Billy Louis Williams (born June 7, 1971) is an American former professional football wide receiver who played one season with the St. Louis Rams of the National Football League (NFL). He was selected by the Arizona Cardinals in the seventh round of the 1995 NFL draft. He played college football at Northeastern Oklahoma A&M College and the University of Tennessee.

==Early life==
Billy Louis Williams was born on June 7, 1971, in Alcoa, Tennessee. He attended Alcoa High School in Alcoa. He was inducted into the Blount County Sports Hall of Fame in 2017.

==College career==
Williams first played college football at Northeastern Oklahoma A&M College from 1991 to 1992. He was then a two-year letterman for the Tennessee Volunteers from 1993 to 1994. He caught 39 passes for 513 yards and five touchdowns in 1993 while also returning 13 kicks for 369 yards. His 28.4 yards per kick return was the highest in the Southeastern Conference that season. Williams recorded 20 receptions for 217 yards and two touchdowns as a senior in 1994 while returning 17 kicks for 353 yards.

==Professional career==

Williams was selected by the Arizona Cardinals in the seventh round, with the 212th overall pick, of the 1995 NFL draft. He officially signed with the team on July 24. He was released by the Cardinals on August 27, 1995.

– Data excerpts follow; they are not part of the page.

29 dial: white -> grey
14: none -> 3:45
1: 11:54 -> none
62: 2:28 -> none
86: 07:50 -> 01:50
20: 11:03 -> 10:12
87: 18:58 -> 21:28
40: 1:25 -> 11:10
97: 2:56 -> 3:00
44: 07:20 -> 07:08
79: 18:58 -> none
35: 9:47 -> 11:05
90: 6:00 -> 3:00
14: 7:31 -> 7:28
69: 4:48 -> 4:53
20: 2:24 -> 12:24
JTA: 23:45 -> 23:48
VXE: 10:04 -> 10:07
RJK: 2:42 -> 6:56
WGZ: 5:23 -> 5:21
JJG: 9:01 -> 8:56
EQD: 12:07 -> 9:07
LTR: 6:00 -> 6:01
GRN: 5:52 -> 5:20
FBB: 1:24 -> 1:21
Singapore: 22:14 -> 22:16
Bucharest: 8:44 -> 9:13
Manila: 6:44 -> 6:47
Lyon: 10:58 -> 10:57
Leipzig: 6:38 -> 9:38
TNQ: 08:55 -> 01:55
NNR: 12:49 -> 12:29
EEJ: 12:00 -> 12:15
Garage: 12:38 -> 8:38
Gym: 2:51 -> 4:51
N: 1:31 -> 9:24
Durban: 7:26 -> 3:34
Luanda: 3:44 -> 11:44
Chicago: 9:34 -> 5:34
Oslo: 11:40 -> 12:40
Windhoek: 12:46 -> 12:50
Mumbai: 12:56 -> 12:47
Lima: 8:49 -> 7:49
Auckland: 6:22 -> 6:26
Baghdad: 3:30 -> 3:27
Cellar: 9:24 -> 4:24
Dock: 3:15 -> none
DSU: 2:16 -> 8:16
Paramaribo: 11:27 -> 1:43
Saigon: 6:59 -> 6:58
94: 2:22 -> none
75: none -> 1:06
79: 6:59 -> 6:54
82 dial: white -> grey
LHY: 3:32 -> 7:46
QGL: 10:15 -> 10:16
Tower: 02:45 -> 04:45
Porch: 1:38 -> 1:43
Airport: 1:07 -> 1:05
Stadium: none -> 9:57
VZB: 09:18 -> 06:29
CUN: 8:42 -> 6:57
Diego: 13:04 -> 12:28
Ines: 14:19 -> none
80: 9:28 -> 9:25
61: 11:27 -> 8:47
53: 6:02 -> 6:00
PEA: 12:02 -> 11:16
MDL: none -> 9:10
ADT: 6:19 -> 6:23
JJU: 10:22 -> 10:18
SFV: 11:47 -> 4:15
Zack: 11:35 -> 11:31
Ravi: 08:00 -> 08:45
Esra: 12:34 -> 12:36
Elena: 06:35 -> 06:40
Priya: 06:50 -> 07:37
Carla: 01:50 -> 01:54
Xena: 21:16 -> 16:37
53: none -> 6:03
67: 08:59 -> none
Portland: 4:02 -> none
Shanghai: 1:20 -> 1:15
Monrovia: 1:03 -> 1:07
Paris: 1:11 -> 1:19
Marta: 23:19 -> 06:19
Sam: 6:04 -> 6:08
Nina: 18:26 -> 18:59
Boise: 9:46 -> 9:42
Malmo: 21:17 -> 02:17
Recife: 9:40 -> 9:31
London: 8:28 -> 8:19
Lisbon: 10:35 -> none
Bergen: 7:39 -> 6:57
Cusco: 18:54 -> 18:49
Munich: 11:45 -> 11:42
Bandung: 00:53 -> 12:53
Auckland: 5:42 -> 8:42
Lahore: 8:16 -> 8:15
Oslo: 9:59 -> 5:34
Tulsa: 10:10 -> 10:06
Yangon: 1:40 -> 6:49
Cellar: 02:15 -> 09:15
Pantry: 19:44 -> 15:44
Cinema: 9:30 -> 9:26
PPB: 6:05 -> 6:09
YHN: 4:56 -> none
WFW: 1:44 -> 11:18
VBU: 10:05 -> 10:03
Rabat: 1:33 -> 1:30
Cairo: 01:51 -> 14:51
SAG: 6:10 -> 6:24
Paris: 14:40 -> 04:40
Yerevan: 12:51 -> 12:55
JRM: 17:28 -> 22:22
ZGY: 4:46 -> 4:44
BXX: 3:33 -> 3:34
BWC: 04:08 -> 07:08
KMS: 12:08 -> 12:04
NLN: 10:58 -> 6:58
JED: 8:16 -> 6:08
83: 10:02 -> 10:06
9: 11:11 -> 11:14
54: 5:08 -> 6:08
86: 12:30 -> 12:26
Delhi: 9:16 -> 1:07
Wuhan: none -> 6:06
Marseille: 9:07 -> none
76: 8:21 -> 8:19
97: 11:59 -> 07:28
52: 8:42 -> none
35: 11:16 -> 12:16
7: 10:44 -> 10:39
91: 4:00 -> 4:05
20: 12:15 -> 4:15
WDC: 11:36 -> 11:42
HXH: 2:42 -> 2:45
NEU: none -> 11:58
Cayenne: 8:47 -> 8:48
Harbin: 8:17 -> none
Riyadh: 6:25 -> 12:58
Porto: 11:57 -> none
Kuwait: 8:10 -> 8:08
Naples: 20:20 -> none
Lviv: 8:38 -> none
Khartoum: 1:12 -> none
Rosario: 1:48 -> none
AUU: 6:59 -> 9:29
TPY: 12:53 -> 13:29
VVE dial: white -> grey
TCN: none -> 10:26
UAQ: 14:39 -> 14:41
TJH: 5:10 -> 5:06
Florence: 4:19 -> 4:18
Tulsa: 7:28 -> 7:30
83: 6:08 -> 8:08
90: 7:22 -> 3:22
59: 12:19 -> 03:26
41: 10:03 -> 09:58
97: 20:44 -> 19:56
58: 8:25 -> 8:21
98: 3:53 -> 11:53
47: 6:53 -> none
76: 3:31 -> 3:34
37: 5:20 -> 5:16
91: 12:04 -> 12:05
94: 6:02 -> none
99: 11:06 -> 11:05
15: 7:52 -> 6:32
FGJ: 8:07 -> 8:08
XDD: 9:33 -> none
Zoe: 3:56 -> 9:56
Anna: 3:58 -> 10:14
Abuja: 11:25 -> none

Williams was signed to the practice squad of the St. Louis Rams on August 28, 1995. He was promoted to the active roster on December 20, 1995, but did not appear in any games during the 1995 season. He was released on August 25, 1996, and signed to the practice squad the next day. He was promoted to the active roster on September 7 and played in one game during the 1996 season without recording any statistics before being placed on injured reserve on October 14, 1996. Williams became a free agent after the season.

Williams signed with the Washington Redskins on July 11, 1997. He was released on August 18, 1997.

Pre-draft measurables
| Height | Weight | Arm length | Hand span | 40-yard dash | 10-yard split | 20-yard split | Broad jump |
| 5 ft 11 in (1.80 m) | 175 lb (79 kg) | 30 in (0.76 m) | 9+1⁄2 in (0.24 m) | 4.58 s | 1.64 s | 2.70 s | 9 ft 9 in (2.97 m) |
All values from NFL Combine

==Personal life==
Williams is the cousin of fellow NFL player Randall Cobb.